====== DATA SHOWN

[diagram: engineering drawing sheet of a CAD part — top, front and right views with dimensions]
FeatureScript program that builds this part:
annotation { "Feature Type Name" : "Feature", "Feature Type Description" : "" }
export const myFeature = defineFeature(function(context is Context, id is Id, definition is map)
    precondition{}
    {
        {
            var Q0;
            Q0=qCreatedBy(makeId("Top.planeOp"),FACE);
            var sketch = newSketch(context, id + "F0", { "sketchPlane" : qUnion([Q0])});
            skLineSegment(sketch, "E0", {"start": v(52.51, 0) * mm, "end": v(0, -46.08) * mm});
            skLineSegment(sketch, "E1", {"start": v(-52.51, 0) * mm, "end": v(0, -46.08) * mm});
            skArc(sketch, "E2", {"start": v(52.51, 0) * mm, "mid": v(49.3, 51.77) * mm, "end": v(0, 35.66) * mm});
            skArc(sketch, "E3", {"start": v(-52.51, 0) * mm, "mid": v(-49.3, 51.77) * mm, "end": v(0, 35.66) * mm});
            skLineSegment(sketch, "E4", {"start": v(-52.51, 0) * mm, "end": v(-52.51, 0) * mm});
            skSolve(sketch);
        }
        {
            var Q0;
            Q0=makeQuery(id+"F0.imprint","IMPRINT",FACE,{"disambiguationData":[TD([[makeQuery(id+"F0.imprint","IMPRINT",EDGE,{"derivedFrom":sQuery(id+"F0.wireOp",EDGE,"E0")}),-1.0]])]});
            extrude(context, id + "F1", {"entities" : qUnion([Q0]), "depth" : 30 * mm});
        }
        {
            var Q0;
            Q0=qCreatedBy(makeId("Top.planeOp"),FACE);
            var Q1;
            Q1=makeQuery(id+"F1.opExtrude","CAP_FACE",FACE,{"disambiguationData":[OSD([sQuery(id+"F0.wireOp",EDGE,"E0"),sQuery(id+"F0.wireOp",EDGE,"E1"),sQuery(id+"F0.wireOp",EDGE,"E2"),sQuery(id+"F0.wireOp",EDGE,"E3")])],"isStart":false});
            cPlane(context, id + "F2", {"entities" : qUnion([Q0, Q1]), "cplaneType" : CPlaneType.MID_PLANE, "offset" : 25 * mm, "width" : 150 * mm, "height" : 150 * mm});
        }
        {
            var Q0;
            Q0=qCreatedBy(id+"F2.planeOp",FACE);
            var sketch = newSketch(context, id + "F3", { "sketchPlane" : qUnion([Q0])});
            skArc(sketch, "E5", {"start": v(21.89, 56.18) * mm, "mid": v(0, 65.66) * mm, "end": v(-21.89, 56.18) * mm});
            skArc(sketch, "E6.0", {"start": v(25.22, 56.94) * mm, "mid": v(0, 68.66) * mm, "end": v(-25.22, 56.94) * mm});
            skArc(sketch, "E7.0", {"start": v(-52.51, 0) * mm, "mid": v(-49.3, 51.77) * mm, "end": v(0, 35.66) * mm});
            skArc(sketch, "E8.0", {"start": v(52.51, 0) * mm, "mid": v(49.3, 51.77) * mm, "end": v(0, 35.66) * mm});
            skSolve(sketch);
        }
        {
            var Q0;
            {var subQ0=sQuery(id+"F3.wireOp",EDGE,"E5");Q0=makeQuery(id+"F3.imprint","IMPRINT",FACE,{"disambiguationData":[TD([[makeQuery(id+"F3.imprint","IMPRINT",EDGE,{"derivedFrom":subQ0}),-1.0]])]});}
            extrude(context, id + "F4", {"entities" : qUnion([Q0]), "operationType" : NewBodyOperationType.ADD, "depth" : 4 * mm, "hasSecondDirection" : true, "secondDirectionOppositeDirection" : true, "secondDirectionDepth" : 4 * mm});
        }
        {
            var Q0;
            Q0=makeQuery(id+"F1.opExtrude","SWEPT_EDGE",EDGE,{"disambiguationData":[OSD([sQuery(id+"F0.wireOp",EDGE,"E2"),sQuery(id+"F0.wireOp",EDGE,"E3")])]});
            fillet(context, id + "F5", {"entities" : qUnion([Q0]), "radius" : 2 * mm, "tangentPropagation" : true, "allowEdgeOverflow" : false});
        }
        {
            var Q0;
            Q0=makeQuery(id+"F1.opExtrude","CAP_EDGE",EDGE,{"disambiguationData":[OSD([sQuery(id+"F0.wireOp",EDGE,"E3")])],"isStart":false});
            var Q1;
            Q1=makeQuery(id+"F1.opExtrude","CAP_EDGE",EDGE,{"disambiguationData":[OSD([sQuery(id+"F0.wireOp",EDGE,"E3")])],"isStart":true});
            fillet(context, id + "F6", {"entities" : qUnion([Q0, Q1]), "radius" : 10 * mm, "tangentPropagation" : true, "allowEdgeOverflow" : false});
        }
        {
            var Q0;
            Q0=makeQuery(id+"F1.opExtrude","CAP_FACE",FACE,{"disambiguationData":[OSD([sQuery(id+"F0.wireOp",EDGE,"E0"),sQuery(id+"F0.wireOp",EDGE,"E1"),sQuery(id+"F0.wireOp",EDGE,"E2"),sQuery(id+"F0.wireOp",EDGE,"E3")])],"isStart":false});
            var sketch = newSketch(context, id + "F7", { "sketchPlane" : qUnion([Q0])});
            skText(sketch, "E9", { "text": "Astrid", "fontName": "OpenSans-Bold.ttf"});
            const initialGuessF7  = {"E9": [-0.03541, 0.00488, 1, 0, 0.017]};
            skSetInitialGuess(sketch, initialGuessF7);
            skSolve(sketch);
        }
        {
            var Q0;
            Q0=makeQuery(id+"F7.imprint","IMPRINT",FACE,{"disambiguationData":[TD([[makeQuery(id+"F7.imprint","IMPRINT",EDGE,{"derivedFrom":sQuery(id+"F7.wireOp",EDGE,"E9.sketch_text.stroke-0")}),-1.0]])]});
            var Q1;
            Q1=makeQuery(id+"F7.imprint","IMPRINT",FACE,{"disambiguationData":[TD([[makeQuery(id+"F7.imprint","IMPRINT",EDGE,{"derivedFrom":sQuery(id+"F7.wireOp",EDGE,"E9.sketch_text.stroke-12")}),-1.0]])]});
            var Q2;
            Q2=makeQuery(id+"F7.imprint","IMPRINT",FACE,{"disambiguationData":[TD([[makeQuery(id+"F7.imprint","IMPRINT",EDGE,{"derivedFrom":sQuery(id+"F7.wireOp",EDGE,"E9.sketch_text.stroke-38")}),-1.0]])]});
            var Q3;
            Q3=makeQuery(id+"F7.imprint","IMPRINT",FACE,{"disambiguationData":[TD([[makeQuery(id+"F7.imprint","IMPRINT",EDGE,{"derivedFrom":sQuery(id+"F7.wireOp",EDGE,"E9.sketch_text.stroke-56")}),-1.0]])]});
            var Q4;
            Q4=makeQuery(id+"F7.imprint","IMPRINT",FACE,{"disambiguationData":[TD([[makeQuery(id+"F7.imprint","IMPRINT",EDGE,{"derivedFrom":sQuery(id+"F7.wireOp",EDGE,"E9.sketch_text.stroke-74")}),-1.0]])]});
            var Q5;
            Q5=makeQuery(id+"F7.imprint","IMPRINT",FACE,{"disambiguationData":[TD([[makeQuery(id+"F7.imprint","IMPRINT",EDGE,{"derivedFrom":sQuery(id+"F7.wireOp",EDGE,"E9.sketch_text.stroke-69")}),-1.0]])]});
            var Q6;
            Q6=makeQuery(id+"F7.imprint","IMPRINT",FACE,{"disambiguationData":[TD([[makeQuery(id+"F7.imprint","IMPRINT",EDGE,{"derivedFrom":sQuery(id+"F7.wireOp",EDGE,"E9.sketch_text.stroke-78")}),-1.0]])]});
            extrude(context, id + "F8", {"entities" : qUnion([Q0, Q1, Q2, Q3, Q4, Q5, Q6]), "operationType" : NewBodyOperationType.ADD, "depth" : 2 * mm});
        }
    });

============

▶ **GOAL**: Retype all of the records above verbatim, keeping every character, space, and line break unchanged.

▶ **ANSWER TO THIS TASK**:
[diagram: engineering drawing sheet of a CAD part — top, front and right views with dimensions]
FeatureScript program that builds this part:
annotation { "Feature Type Name" : "Feature", "Feature Type Description" : "" }
export const myFeature = defineFeature(function(context is Context, id is Id, definition is map)
    precondition{}
    {
        {
            var Q0;
            Q0=qCreatedBy(makeId("Top.planeOp"),FACE);
            var sketch = newSketch(context, id + "F0", { "sketchPlane" : qUnion([Q0])});
            skLineSegment(sketch, "E0", {"start": v(52.51, 0) * mm, "end": v(0, -46.08) * mm});
            skLineSegment(sketch, "E1", {"start": v(-52.51, 0) * mm, "end": v(0, -46.08) * mm});
            skArc(sketch, "E2", {"start": v(52.51, 0) * mm, "mid": v(49.3, 51.77) * mm, "end": v(0, 35.66) * mm});
            skArc(sketch, "E3", {"start": v(-52.51, 0) * mm, "mid": v(-49.3, 51.77) * mm, "end": v(0, 35.66) * mm});
            skLineSegment(sketch, "E4", {"start": v(-52.51, 0) * mm, "end": v(-52.51, 0) * mm});
            skSolve(sketch);
        }
        {
            var Q0;
            Q0=makeQuery(id+"F0.imprint","IMPRINT",FACE,{"disambiguationData":[TD([[makeQuery(id+"F0.imprint","IMPRINT",EDGE,{"derivedFrom":sQuery(id+"F0.wireOp",EDGE,"E0")}),-1.0]])]});
            extrude(context, id + "F1", {"entities" : qUnion([Q0]), "depth" : 30 * mm});
        }
        {
            var Q0;
            Q0=qCreatedBy(makeId("Top.planeOp"),FACE);
            var Q1;
            Q1=makeQuery(id+"F1.opExtrude","CAP_FACE",FACE,{"disambiguationData":[OSD([sQuery(id+"F0.wireOp",EDGE,"E0"),sQuery(id+"F0.wireOp",EDGE,"E1"),sQuery(id+"F0.wireOp",EDGE,"E2"),sQuery(id+"F0.wireOp",EDGE,"E3")])],"isStart":false});
            cPlane(context, id + "F2", {"entities" : qUnion([Q0, Q1]), "cplaneType" : CPlaneType.MID_PLANE, "offset" : 25 * mm, "width" : 150 * mm, "height" : 150 * mm});
        }
        {
            var Q0;
            Q0=qCreatedBy(id+"F2.planeOp",FACE);
            var sketch = newSketch(context, id + "F3", { "sketchPlane" : qUnion([Q0])});
            skArc(sketch, "E5", {"start": v(21.89, 56.18) * mm, "mid": v(0, 65.66) * mm, "end": v(-21.89, 56.18) * mm});
            skArc(sketch, "E6.0", {"start": v(25.22, 56.94) * mm, "mid": v(0, 68.66) * mm, "end": v(-25.22, 56.94) * mm});
            skArc(sketch, "E7.0", {"start": v(-52.51, 0) * mm, "mid": v(-49.3, 51.77) * mm, "end": v(0, 35.66) * mm});
            skArc(sketch, "E8.0", {"start": v(52.51, 0) * mm, "mid": v(49.3, 51.77) * mm, "end": v(0, 35.66) * mm});
            skSolve(sketch);
        }
        {
            var Q0;
            {var subQ0=sQuery(id+"F3.wireOp",EDGE,"E5");Q0=makeQuery(id+"F3.imprint","IMPRINT",FACE,{"disambiguationData":[TD([[makeQuery(id+"F3.imprint","IMPRINT",EDGE,{"derivedFrom":subQ0}),-1.0]])]});}
            extrude(context, id + "F4", {"entities" : qUnion([Q0]), "operationType" : NewBodyOperationType.ADD, "depth" : 4 * mm, "hasSecondDirection" : true, "secondDirectionOppositeDirection" : true, "secondDirectionDepth" : 4 * mm});
        }
        {
            var Q0;
            Q0=makeQuery(id+"F1.opExtrude","SWEPT_EDGE",EDGE,{"disambiguationData":[OSD([sQuery(id+"F0.wireOp",EDGE,"E2"),sQuery(id+"F0.wireOp",EDGE,"E3")])]});
            fillet(context, id + "F5", {"entities" : qUnion([Q0]), "radius" : 2 * mm, "tangentPropagation" : true, "allowEdgeOverflow" : false});
        }
        {
            var Q0;
            Q0=makeQuery(id+"F1.opExtrude","CAP_EDGE",EDGE,{"disambiguationData":[OSD([sQuery(id+"F0.wireOp",EDGE,"E3")])],"isStart":false});
            var Q1;
            Q1=makeQuery(id+"F1.opExtrude","CAP_EDGE",EDGE,{"disambiguationData":[OSD([sQuery(id+"F0.wireOp",EDGE,"E3")])],"isStart":true});
            fillet(context, id + "F6", {"entities" : qUnion([Q0, Q1]), "radius" : 10 * mm, "tangentPropagation" : true, "allowEdgeOverflow" : false});
        }
        {
            var Q0;
            Q0=makeQuery(id+"F1.opExtrude","CAP_FACE",FACE,{"disambiguationData":[OSD([sQuery(id+"F0.wireOp",EDGE,"E0"),sQuery(id+"F0.wireOp",EDGE,"E1"),sQuery(id+"F0.wireOp",EDGE,"E2"),sQuery(id+"F0.wireOp",EDGE,"E3")])],"isStart":false});
            var sketch = newSketch(context, id + "F7", { "sketchPlane" : qUnion([Q0])});
            skText(sketch, "E9", { "text": "Astrid", "fontName": "OpenSans-Bold.ttf"});
            const initialGuessF7  = {"E9": [-0.03541, 0.00488, 1, 0, 0.017]};
            skSetInitialGuess(sketch, initialGuessF7);
            skSolve(sketch);
        }
        {
            var Q0;
            Q0=makeQuery(id+"F7.imprint","IMPRINT",FACE,{"disambiguationData":[TD([[makeQuery(id+"F7.imprint","IMPRINT",EDGE,{"derivedFrom":sQuery(id+"F7.wireOp",EDGE,"E9.sketch_text.stroke-0")}),-1.0]])]});
            var Q1;
            Q1=makeQuery(id+"F7.imprint","IMPRINT",FACE,{"disambiguationData":[TD([[makeQuery(id+"F7.imprint","IMPRINT",EDGE,{"derivedFrom":sQuery(id+"F7.wireOp",EDGE,"E9.sketch_text.stroke-12")}),-1.0]])]});
            var Q2;
            Q2=makeQuery(id+"F7.imprint","IMPRINT",FACE,{"disambiguationData":[TD([[makeQuery(id+"F7.imprint","IMPRINT",EDGE,{"derivedFrom":sQuery(id+"F7.wireOp",EDGE,"E9.sketch_text.stroke-38")}),-1.0]])]});
            var Q3;
            Q3=makeQuery(id+"F7.imprint","IMPRINT",FACE,{"disambiguationData":[TD([[makeQuery(id+"F7.imprint","IMPRINT",EDGE,{"derivedFrom":sQuery(id+"F7.wireOp",EDGE,"E9.sketch_text.stroke-56")}),-1.0]])]});
            var Q4;
            Q4=makeQuery(id+"F7.imprint","IMPRINT",FACE,{"disambiguationData":[TD([[makeQuery(id+"F7.imprint","IMPRINT",EDGE,{"derivedFrom":sQuery(id+"F7.wireOp",EDGE,"E9.sketch_text.stroke-74")}),-1.0]])]});
            var Q5;
            Q5=makeQuery(id+"F7.imprint","IMPRINT",FACE,{"disambiguationData":[TD([[makeQuery(id+"F7.imprint","IMPRINT",EDGE,{"derivedFrom":sQuery(id+"F7.wireOp",EDGE,"E9.sketch_text.stroke-69")}),-1.0]])]});
            var Q6;
            Q6=makeQuery(id+"F7.imprint","IMPRINT",FACE,{"disambiguationData":[TD([[makeQuery(id+"F7.imprint","IMPRINT",EDGE,{"derivedFrom":sQuery(id+"F7.wireOp",EDGE,"E9.sketch_text.stroke-78")}),-1.0]])]});
            extrude(context, id + "F8", {"entities" : qUnion([Q0, Q1, Q2, Q3, Q4, Q5, Q6]), "operationType" : NewBodyOperationType.ADD, "depth" : 2 * mm});
        }
    });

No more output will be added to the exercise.